SELECT first_action.date,
DATEDIFF('day', first_action.date, returning_action.date) - 1 as diff,
APPROXIMATE_SIMILARITY(select MINHASH_COMBINE(value) from (select first_action.user_id_set as value union all select returning_action.user_id_set)) _set
FROM (select cast(_time as date) as date, minhash(100, _user) as user_id_set from events group by 1) as first_action
JOIN (select cast(_time as date) as date, minhash(100, _user) as user_id_set from events group by 1) as returning_action
ON (first_action.date < returning_action.date AND dateadd(day, 14, first_action.date) >= returning_action.date)
group by 1,2
The query is a typical cohort query that uses MinHash.

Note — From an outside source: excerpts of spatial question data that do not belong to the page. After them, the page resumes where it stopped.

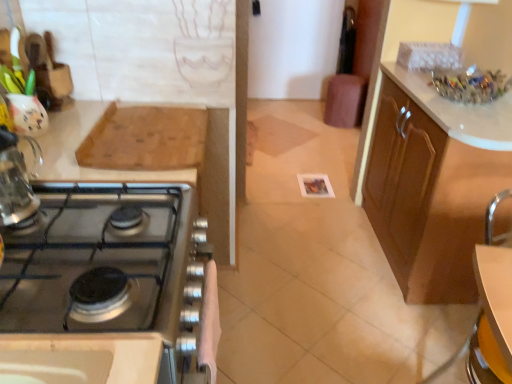
Measure the distance between point (19, 153) and camera.

Point (19, 153) and camera are 38.23 inches apart from each other.

The height and width of the screenshot is (384, 512). In order to click on wooden cutting board at upper left in this screenshot , I will do `click(82, 142)`.

Describe the element at coordinates (434, 183) in the screenshot. I see `brown wood cabinet at right, marked as the first cabinetry in a right-to-left arrangement` at that location.

Where is `brown wood cabinet at right, positioned as the 2th cabinetry in front-to-back order`? The image size is (512, 384). brown wood cabinet at right, positioned as the 2th cabinetry in front-to-back order is located at coordinates (434, 183).

What is the approximate width of brown leather bar stool at center?

It is 13.58 inches.

The image size is (512, 384). What do you see at coordinates (496, 292) in the screenshot? I see `white glossy table at lower right` at bounding box center [496, 292].

This screenshot has height=384, width=512. Identify the location of clear glass kettle at left. (14, 183).

Is white glossy table at lower right taller or shorter than satin silver stove at left, the second cabinetry positioned from the right?

In the image, white glossy table at lower right appears to be shorter than satin silver stove at left, the second cabinetry positioned from the right.

Does white glossy table at lower right come behind satin silver stove at left, the first cabinetry when ordered from front to back?

Yes, white glossy table at lower right is behind satin silver stove at left, the first cabinetry when ordered from front to back.

Can you tell me how much white glossy table at lower right and satin silver stove at left, the second cabinetry positioned from the right, differ in facing direction?

They differ by 169 degrees in their facing directions.

Considering the relative sizes of white glossy table at lower right and satin silver stove at left, the first cabinetry positioned from the left, in the image provided, is white glossy table at lower right smaller than satin silver stove at left, the first cabinetry positioned from the left,?

Yes, white glossy table at lower right is smaller than satin silver stove at left, the first cabinetry positioned from the left.

Image resolution: width=512 pixels, height=384 pixels. I want to click on table above the brown wood cabinet at right, which ranks as the first cabinetry in back-to-front order (from a real-world perspective), so click(496, 292).

Is white glossy table at lower right next to brown wood cabinet at right, which ranks as the first cabinetry in back-to-front order?

No, white glossy table at lower right is not with brown wood cabinet at right, which ranks as the first cabinetry in back-to-front order.

From a real-world perspective, which is physically below, white glossy table at lower right or brown wood cabinet at right, positioned as the 2th cabinetry in front-to-back order?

We calculate the MinHash for each day, join the next 14 days and merge the results and finally calculate the final result.
Since MinHash doesn't have a linear MINHASH_COMBINE function, we had to use a subquery with UNION all in order to make it work but that also didn't work out. :/
We're stuck right now since we don't really know any workaround. Any help is appreciated!
Upvotes: 0
Views: 1434
Reputation: 26078
So the major trick is that all these MINHASH_ functions window functions so you need to build a grouping key on the data.
So using this as my example data:
CREATE TABLE events(_user number, _time timestamp_ntz);
INSERT INTO events VALUES (1,'2019-03-01'),(1,'2019-03-05'),(1,'2019-03-10'),
(1,'2019-03-14'),(1,'2019-03-15'),(1,'2019-03-16'),
(2,'2019-03-01'),(2,'2019-03-05'),(2,'2019-03-11'),
(2,'2019-03-15');
The first set is to get the 14 days of data for the COMBINE
WITH actions AS (
SELECT _time::date as date
,dateadd(day, 14, date) as date14
,minhash(100, _user) as user_id_set
FROM events
GROUP BY 1
)
SELECT fa.date
,ARRAY_AGG(ra.date) WITHIN GROUP (ORDER BY ra.date)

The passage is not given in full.